PROBLEM REQUIREMENTS: The reply must consist of the lines from the first line of the records through the line containing "FIGURE 4 Density", copied exactly, with every picture omitted.

ENTRIES SHOWN:
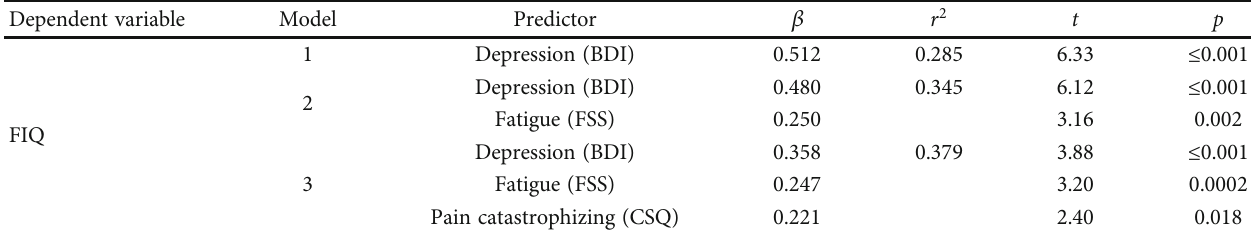
Table 2: Regression analysis for the prediction of FIQ score by the emotional and clinical variables evaluated.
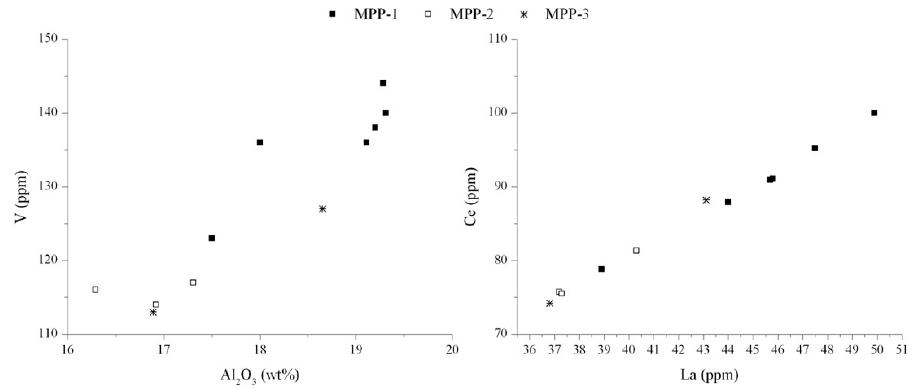
Figure 8. Binary diagrams of V-Al 2 O 3 and La-Ce for the studied western Greek amphorae.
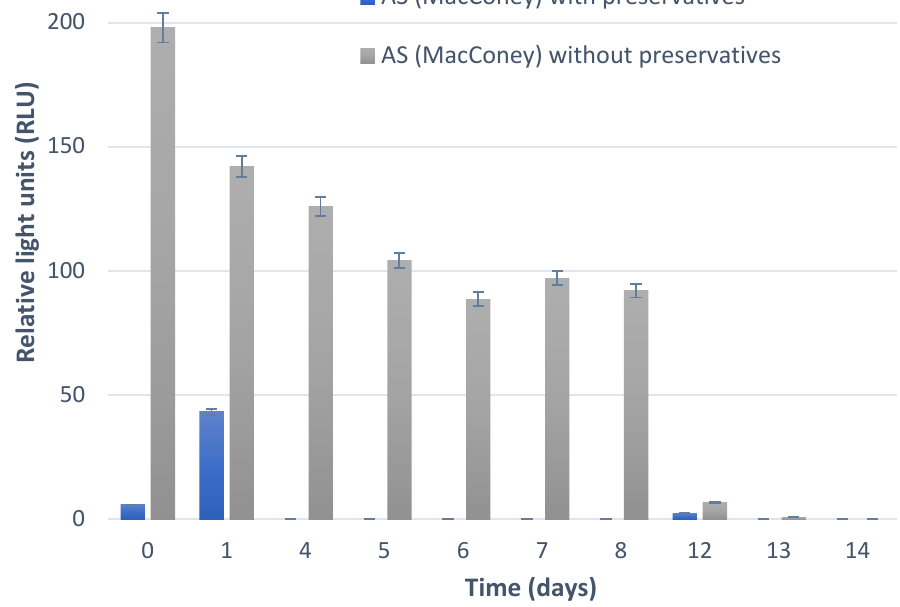
Figure 2. RLU mean values of aubergine salad (AS) with and without preservatives in relation to storage time, after incubation in MacConkey broth for 24 h at 35 °C.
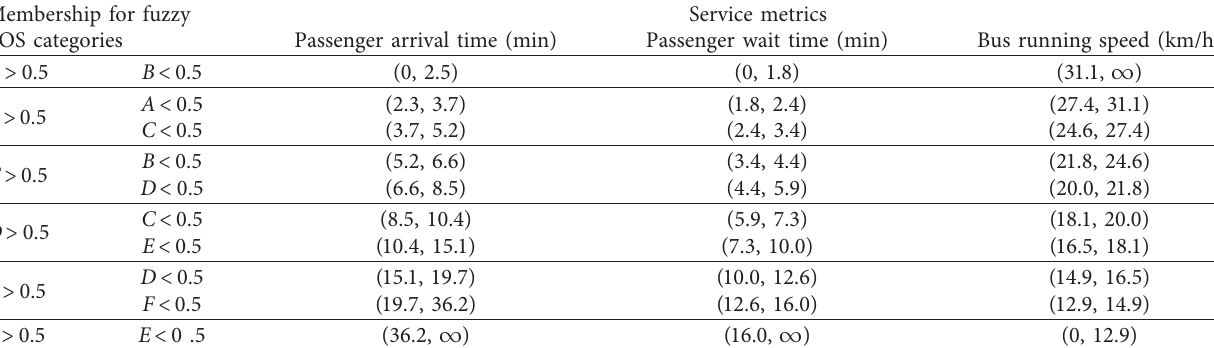
Table 5: BRT fuzzy LOS criteria for the anxious passenger group (ranges of service metrics for one primary and one secondary LOS category).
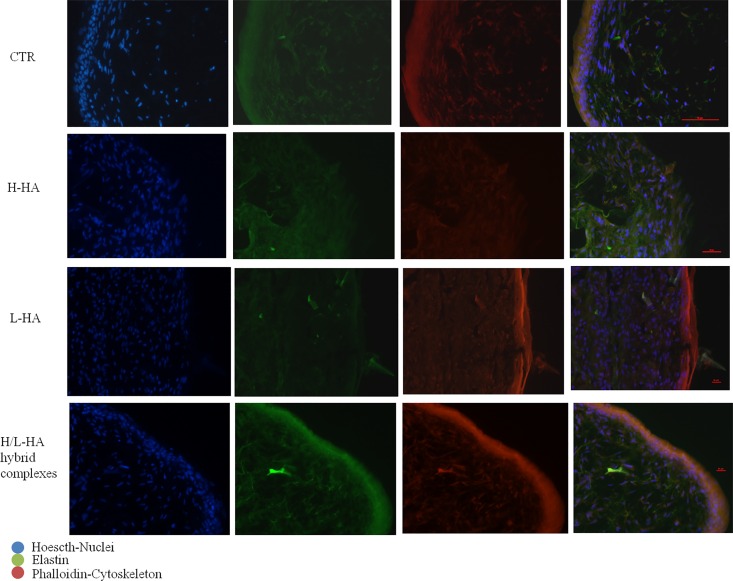
Immunofluorescence pictures relative to ELS expression on FT skin model in presence of H-HA, L-HA and H/L-HA complexes 0.16% (w/w) at 7 days.Blue: Nuclei (Hoescth), Green: ELS, red: Cytoskeleton (Phalloidin).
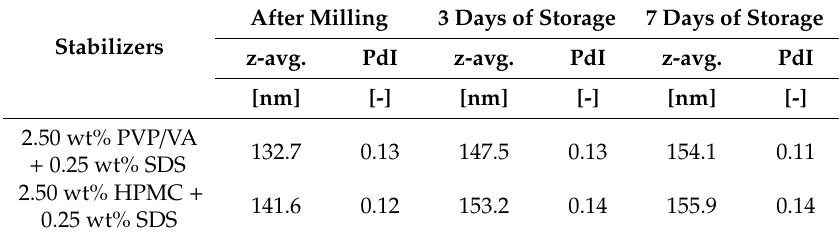
Table 4. Particle size (i.e., z-average) and PdI of the naproxen nanosuspensions directly after milling and after storage at ambient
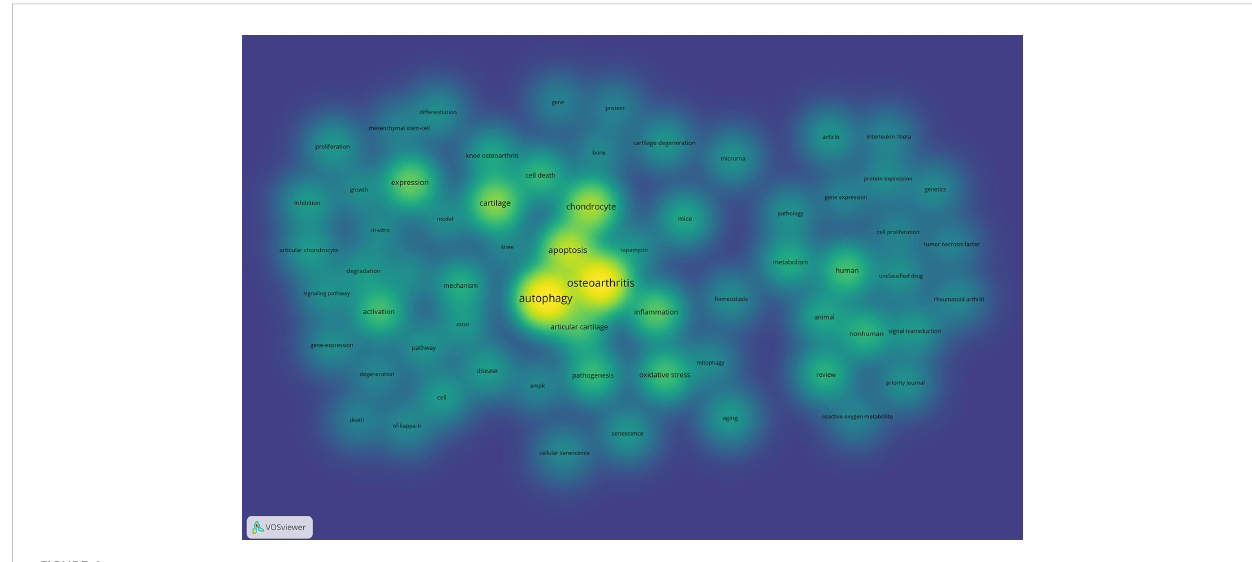
FIGURE 4 Density map of keywords related to autophagy in OA from: VOSviewer.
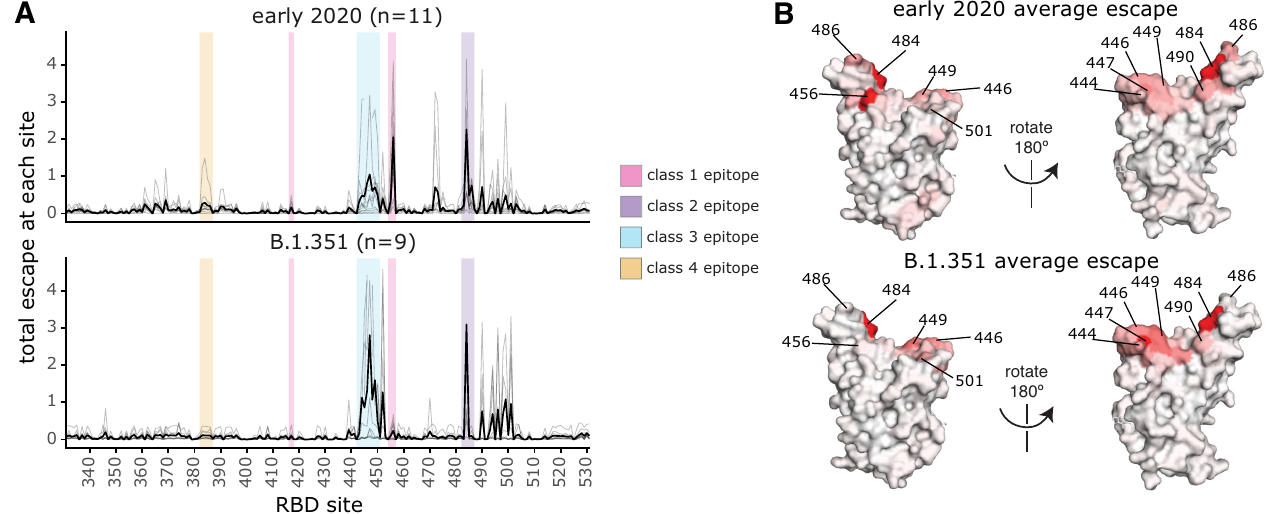
Fig 4. Comparison of binding escape mutations between plasmas elicited by infection with B.1.351 versus early 2020 viruses. (A) The total escape at each site is shown as a light gray line for each plasma in the early 2020 or B.1.351 cohorts. The thicker black line indicates the average for each cohort. Key antibody epitopes are highlighted, colored as in Fig 2A . (B) The total escape at each site averaged across each cohort is mapped to the Wuhan-Hu-1 RBD surface (PDB 6M0J [76]), with sites colored from white to red, with white indicating no escape, and red being the site with the most escape. Interactive versions of logo plots and structural visualizations are at https://jbloomlab.github.io/SARS-CoV-2-RBD_B.1.351/. The early 2020 escape-mapping data in this figure were originally published in [28] and are reanalyzed here. The full escape maps for the early 2020 samples are shown in S4 Fig and the full escape maps for the B.1.351 samples are shown in Fig 3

SOLUTION TO THE PROBLEM:
Table 2: Regression analysis for the prediction of FIQ score by the emotional and clinical variables evaluated.
Figure 8. Binary diagrams of V-Al 2 O 3 and La-Ce for the studied western Greek amphorae.
Figure 2. RLU mean values of aubergine salad (AS) with and without preservatives in relation to storage time, after incubation in MacConkey broth for 24 h at 35 °C.
Table 5: BRT fuzzy LOS criteria for the anxious passenger group (ranges of service metrics for one primary and one secondary LOS category).
Immunofluorescence pictures relative to ELS expression on FT skin model in presence of H-HA, L-HA and H/L-HA complexes 0.16% (w/w) at 7 days.Blue: Nuclei (Hoescth), Green: ELS, red: Cytoskeleton (Phalloidin).
Table 4. Particle size (i.e., z-average) and PdI of the naproxen nanosuspensions directly after milling and after storage at ambient
FIGURE 4 Density map of keywords related to autophagy in OA from: VOSviewer.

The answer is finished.